Activity -
Find every line in the rows below that contains the string "para", and copy each of those lines. Treat uppercase and lowercase as different.

Source data -
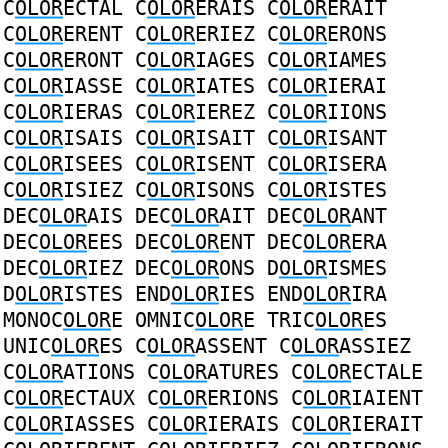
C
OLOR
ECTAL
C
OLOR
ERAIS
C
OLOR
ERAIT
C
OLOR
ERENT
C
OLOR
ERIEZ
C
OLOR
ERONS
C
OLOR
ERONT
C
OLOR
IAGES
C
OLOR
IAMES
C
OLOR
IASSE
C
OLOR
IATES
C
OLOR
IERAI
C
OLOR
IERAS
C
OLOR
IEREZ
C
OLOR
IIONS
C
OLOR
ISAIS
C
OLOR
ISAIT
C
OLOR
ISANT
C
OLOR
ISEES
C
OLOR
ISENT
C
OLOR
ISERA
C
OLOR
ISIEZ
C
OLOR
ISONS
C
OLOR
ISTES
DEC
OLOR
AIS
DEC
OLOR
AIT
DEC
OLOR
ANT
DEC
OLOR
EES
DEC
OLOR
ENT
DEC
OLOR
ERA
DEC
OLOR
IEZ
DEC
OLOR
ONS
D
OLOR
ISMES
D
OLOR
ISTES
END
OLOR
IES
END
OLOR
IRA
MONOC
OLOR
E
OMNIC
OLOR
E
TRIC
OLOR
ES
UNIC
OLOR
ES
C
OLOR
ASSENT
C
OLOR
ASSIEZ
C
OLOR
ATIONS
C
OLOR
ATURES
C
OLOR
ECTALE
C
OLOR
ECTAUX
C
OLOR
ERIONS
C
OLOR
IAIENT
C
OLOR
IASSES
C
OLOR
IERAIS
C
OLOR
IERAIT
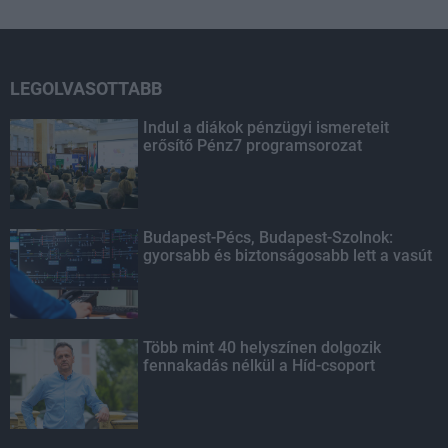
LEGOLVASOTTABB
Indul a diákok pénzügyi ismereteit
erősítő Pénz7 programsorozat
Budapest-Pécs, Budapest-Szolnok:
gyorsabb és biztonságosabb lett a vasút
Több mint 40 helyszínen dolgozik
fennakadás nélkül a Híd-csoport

* * *

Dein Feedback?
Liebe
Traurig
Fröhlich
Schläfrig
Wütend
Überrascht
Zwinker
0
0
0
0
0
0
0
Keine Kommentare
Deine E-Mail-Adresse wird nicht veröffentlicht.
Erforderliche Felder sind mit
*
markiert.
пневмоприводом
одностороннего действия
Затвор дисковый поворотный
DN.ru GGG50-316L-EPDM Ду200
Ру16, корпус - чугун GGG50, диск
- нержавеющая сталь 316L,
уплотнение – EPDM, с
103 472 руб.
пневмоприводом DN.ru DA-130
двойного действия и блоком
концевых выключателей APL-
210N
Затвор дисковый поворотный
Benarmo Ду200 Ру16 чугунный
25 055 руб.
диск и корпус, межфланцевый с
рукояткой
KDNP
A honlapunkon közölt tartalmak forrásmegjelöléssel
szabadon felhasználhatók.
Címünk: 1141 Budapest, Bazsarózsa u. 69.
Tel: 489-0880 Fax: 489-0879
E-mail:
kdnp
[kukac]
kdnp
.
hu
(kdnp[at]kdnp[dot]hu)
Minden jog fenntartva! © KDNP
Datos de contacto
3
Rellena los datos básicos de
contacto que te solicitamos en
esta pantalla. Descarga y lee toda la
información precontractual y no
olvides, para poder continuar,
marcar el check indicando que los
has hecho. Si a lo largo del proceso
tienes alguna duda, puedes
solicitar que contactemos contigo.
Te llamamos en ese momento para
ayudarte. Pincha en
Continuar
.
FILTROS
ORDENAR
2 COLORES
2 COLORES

Written answer -
olvides, para poder continuar,
Te llamamos en ese momento para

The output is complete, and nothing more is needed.